Xavier: My final question is; what advice would you give a Jamaican or anyone that is moving to Australia?
Samantha: Well, on the funnier side of things, when they come here, maybe this is just my perception maybe it’s just me, but I thought, when I came here that I would just basically see kangaroos jumping around; that’s not the case. People do ask me that and they actually have a fear because they’re thinking how am I going to operate with walking on the road and seeing the kangaroos. That doesn’t happen here in the city at least. But when you go into the bush, or in the more rural areas, you can see the kangaroos. I must tell you maybe Australians will be upset with me, but I must tell people coming to Australia. They always do this to international people; they tell international people that they should walk around and look up in the trees because they are dropped bears here, meaning a bear is going to drop on you. There is no such thing. That’s just a myth or a joke for international students. On a more serious note, though, it depends on the reason why you’re coming to Australia. So for example I came for educational purposes. Because the cost of living in Australia is really high, I would suggest, if you’re coming to study, try to obtain a scholarship. Australia has many scholarships for international students. In particular, there is an Australian Postgraduate award, or the Endeavor Award that’s awarded to specifically international students, but the local universities, they do have scholarship packages for students. So I would recommend taking advantage of that. And just researching the best university.
I went to Curtin. So I’m only able to speak with confidence about the experience there. I’ve heard that the other universities are equally good but I wouldn’t be speaking from a place of knowledge; do your own research, but I can vouch for Curtin University. If you’re coming for work purposes, that’s also important as well but I would suggest an easy transition here is to look at the list that Australia currently … they have a list with the top, maybe 100, and maybe top 50; they call it a skilled migration list. So if you’re wanting to migrate here, you look at that list, and you determine whether or not one of your occupation fits within that list because you’re more likely to receive a visa, but even if you don’t want to move here, and you just want to come for working opportunities, it would still be useful to look at the list because at least you would know, the skilled occupations that Australia is currently seeking.
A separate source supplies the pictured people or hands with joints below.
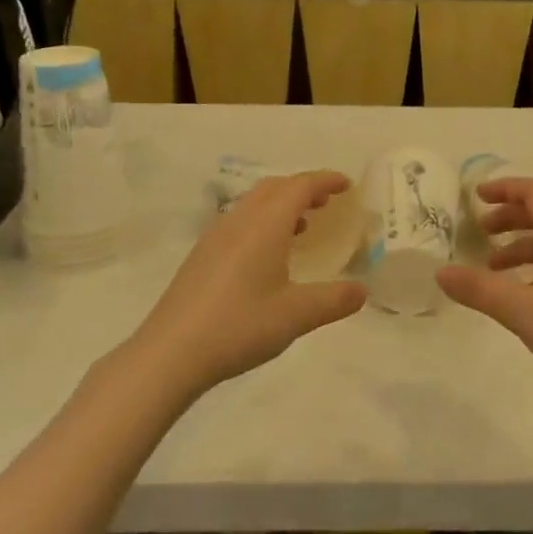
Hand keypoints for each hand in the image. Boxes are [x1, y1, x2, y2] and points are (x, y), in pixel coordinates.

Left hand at [131, 170, 366, 393]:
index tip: (347, 185)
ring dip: (281, 205)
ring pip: (253, 204)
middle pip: (274, 188)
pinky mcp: (201, 257)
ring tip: (302, 227)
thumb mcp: (296, 315)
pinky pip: (239, 222)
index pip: (300, 187)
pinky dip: (262, 223)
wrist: (170, 353)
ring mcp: (215, 237)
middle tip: (327, 202)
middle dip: (303, 188)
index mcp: (265, 225)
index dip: (325, 181)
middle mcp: (239, 221)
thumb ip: (334, 300)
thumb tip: (362, 290)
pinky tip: (267, 256)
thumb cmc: (239, 325)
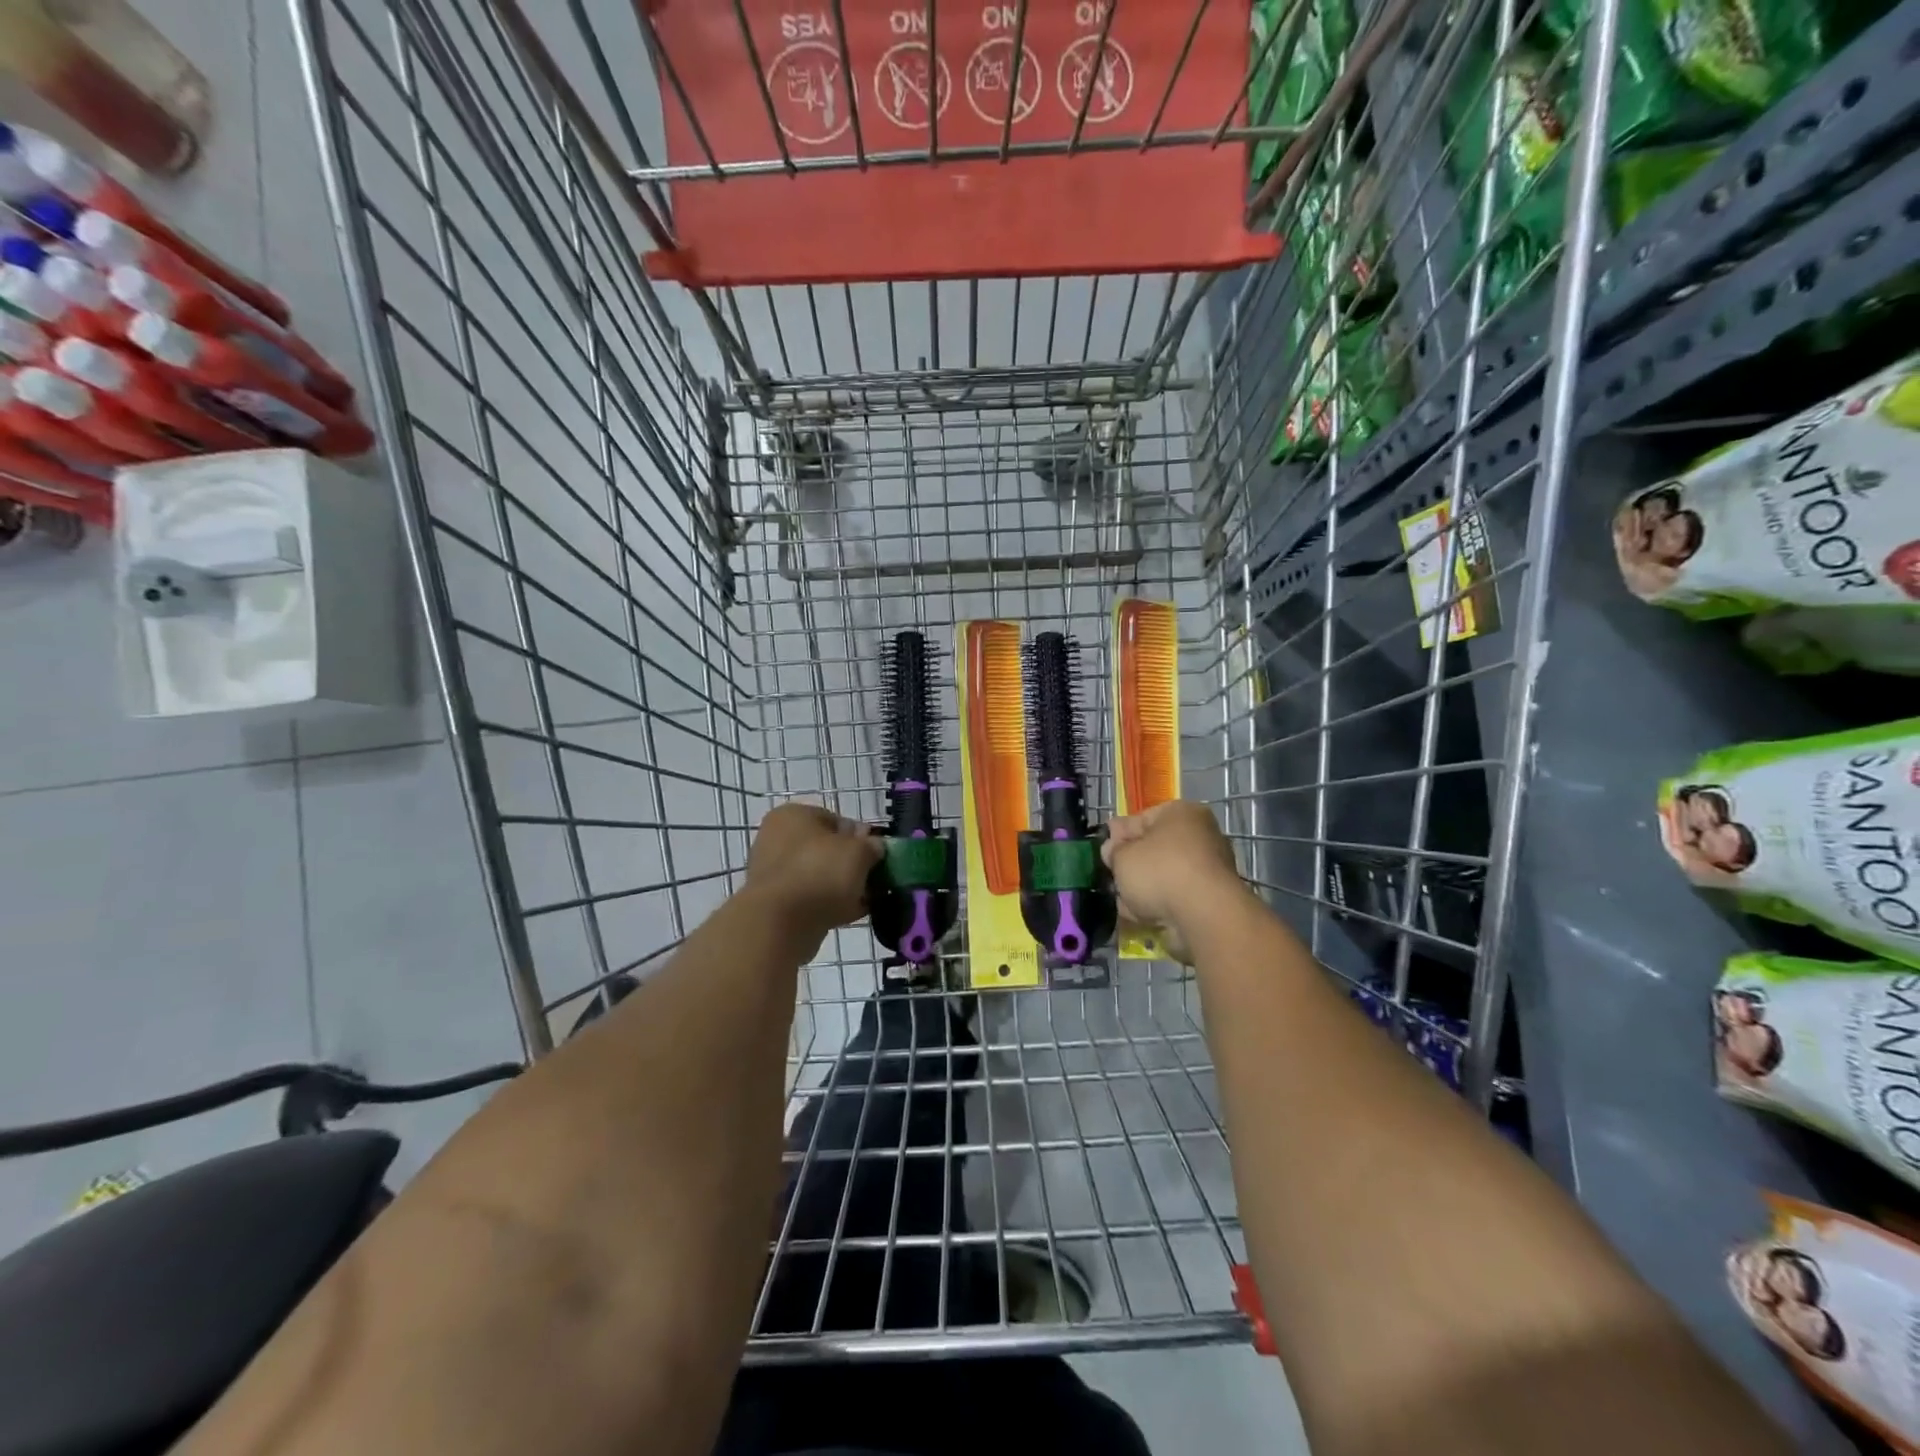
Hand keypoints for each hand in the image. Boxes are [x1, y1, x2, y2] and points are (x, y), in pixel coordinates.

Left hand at [743, 803, 882, 945]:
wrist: (780, 924)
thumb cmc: (820, 873)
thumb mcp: (859, 852)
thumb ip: (872, 845)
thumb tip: (874, 846)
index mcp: (793, 815)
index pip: (835, 819)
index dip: (860, 837)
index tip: (876, 855)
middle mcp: (776, 838)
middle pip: (825, 849)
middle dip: (850, 864)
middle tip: (872, 880)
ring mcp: (772, 872)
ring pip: (818, 875)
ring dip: (841, 887)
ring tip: (865, 901)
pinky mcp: (772, 903)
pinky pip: (808, 898)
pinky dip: (828, 904)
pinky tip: (849, 915)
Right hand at [1101, 801, 1244, 962]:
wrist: (1203, 916)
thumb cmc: (1159, 871)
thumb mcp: (1122, 855)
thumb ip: (1113, 850)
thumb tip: (1113, 849)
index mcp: (1181, 813)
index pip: (1140, 819)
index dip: (1118, 836)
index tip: (1105, 854)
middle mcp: (1200, 835)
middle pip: (1154, 850)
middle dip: (1132, 867)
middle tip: (1114, 880)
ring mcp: (1209, 869)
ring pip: (1163, 876)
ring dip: (1143, 890)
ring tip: (1127, 903)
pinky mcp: (1211, 899)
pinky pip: (1176, 898)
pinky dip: (1160, 906)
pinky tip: (1143, 917)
Xavier: Well, Samantha Kay, thank you for staying up with us. And I wish you all the success in the world. You and I will see each other online like we typically do, and I hope you get your guinep. I hope whatever event you’re going to Jamaica, do guinep season so that you can get your guineps.
Samantha: I’m sure Jamaicans are watching now; I’m making this public service announcement that we can get into a deal of how I am going to get the guineps. Feel free to reach out to me.
Xavier: Thanks again for joining us and you have a great day and blessings to your family.
Samantha: Thank you so much Xavier, same to you.